• **Work to be completed**: Narrow the data below down to the lines containing "SQUARE".

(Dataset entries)
☆ ☆ ☆
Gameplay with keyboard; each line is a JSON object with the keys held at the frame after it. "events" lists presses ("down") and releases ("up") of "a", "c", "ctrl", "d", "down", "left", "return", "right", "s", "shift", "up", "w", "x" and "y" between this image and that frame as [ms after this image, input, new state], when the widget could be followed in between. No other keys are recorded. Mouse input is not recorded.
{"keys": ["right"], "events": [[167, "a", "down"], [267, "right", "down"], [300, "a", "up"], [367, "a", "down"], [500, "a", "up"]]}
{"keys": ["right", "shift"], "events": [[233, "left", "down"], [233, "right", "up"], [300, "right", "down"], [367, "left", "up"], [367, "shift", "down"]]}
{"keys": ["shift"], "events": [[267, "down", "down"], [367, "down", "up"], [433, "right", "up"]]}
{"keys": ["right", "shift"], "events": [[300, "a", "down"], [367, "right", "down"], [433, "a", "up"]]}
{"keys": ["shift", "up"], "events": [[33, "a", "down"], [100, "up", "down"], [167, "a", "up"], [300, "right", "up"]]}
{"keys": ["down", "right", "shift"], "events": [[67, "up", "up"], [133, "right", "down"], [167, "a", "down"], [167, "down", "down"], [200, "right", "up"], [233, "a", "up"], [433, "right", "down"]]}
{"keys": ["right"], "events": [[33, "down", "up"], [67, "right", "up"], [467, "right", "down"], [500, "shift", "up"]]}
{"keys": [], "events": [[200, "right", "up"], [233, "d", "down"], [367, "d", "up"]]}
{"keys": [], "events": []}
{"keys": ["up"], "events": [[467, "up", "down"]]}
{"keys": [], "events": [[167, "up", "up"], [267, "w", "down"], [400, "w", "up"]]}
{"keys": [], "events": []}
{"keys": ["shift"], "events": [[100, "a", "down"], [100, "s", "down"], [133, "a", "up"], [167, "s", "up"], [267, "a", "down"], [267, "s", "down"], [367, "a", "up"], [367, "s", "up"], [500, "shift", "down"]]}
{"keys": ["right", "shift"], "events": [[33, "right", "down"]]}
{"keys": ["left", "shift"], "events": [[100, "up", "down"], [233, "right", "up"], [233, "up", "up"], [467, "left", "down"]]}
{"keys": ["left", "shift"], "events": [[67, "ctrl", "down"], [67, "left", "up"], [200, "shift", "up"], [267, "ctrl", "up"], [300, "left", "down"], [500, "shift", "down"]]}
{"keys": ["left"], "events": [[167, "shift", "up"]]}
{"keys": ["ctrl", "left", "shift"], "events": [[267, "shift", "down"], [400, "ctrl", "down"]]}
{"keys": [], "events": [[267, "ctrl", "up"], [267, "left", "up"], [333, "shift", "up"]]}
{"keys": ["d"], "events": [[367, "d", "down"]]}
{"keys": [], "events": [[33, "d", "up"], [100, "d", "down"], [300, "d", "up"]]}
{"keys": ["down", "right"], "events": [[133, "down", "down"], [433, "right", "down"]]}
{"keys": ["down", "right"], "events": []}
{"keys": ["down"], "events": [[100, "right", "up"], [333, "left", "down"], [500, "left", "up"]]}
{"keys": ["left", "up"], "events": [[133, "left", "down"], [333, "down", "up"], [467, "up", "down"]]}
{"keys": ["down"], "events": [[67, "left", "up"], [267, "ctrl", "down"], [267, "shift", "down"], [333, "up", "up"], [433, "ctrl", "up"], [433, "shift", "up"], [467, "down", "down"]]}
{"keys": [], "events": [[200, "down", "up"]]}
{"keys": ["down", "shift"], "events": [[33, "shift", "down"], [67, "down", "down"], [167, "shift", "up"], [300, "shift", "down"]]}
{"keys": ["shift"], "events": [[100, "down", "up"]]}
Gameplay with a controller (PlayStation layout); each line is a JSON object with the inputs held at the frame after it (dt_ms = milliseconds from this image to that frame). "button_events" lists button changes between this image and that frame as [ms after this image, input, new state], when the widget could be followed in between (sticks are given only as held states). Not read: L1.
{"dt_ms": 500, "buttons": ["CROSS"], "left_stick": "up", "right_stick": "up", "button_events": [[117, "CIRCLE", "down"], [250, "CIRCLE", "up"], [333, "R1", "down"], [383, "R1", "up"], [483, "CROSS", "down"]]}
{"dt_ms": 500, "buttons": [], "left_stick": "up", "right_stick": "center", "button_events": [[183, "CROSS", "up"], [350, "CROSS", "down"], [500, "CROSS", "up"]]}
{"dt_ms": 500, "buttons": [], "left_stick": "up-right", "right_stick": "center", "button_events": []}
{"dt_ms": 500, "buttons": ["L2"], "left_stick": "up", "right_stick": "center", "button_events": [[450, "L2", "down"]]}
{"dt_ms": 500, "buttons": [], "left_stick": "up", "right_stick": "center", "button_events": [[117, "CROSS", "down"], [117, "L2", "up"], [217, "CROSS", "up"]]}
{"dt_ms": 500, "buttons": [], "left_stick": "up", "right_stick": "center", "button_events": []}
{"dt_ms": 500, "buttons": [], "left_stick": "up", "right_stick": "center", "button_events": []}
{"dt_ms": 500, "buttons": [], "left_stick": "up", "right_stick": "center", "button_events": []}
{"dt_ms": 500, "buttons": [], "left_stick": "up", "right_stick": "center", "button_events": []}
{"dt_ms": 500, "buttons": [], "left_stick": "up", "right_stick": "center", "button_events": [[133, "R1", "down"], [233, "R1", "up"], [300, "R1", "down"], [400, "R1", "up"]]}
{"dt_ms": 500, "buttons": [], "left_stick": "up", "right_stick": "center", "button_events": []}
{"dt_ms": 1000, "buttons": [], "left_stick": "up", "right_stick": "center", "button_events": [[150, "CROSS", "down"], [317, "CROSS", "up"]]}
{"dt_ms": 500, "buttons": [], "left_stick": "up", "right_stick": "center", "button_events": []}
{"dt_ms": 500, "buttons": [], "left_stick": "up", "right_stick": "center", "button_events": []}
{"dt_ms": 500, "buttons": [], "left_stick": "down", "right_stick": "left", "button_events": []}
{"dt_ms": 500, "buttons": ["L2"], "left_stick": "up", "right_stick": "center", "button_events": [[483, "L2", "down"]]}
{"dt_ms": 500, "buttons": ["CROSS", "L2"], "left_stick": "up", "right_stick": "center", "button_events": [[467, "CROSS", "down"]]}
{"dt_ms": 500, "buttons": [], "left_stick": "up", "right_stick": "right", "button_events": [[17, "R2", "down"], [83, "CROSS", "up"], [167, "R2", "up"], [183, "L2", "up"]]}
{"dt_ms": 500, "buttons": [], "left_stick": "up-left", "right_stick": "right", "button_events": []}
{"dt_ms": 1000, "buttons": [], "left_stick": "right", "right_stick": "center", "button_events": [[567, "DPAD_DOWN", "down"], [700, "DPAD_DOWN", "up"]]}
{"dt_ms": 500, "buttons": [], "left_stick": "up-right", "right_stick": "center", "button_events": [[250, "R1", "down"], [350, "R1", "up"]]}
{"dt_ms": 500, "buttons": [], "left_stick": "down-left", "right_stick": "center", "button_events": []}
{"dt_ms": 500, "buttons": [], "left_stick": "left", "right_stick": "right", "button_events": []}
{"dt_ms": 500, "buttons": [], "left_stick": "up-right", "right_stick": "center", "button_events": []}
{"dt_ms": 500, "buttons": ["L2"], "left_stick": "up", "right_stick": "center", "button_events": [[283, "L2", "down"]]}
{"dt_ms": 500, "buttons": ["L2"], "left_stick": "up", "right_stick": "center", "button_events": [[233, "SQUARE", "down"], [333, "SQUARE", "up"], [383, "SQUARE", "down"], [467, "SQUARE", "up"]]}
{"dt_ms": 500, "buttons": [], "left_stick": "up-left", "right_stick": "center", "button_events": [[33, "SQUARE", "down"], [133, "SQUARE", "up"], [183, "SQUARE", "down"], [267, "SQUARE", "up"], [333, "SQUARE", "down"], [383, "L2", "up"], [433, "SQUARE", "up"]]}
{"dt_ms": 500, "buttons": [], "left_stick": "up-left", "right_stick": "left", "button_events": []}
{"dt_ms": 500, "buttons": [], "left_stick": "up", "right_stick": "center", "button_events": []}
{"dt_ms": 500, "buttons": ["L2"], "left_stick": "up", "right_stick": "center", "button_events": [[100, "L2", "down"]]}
☆ ☆ ☆
• **Solution**:
{"dt_ms": 500, "buttons": ["L2"], "left_stick": "up", "right_stick": "center", "button_events": [[233, "SQUARE", "down"], [333, "SQUARE", "up"], [383, "SQUARE", "down"], [467, "SQUARE", "up"]]}
{"dt_ms": 500, "buttons": [], "left_stick": "up-left", "right_stick": "center", "button_events": [[33, "SQUARE", "down"], [133, "SQUARE", "up"], [183, "SQUARE", "down"], [267, "SQUARE", "up"], [333, "SQUARE", "down"], [383, "L2", "up"], [433, "SQUARE", "up"]]}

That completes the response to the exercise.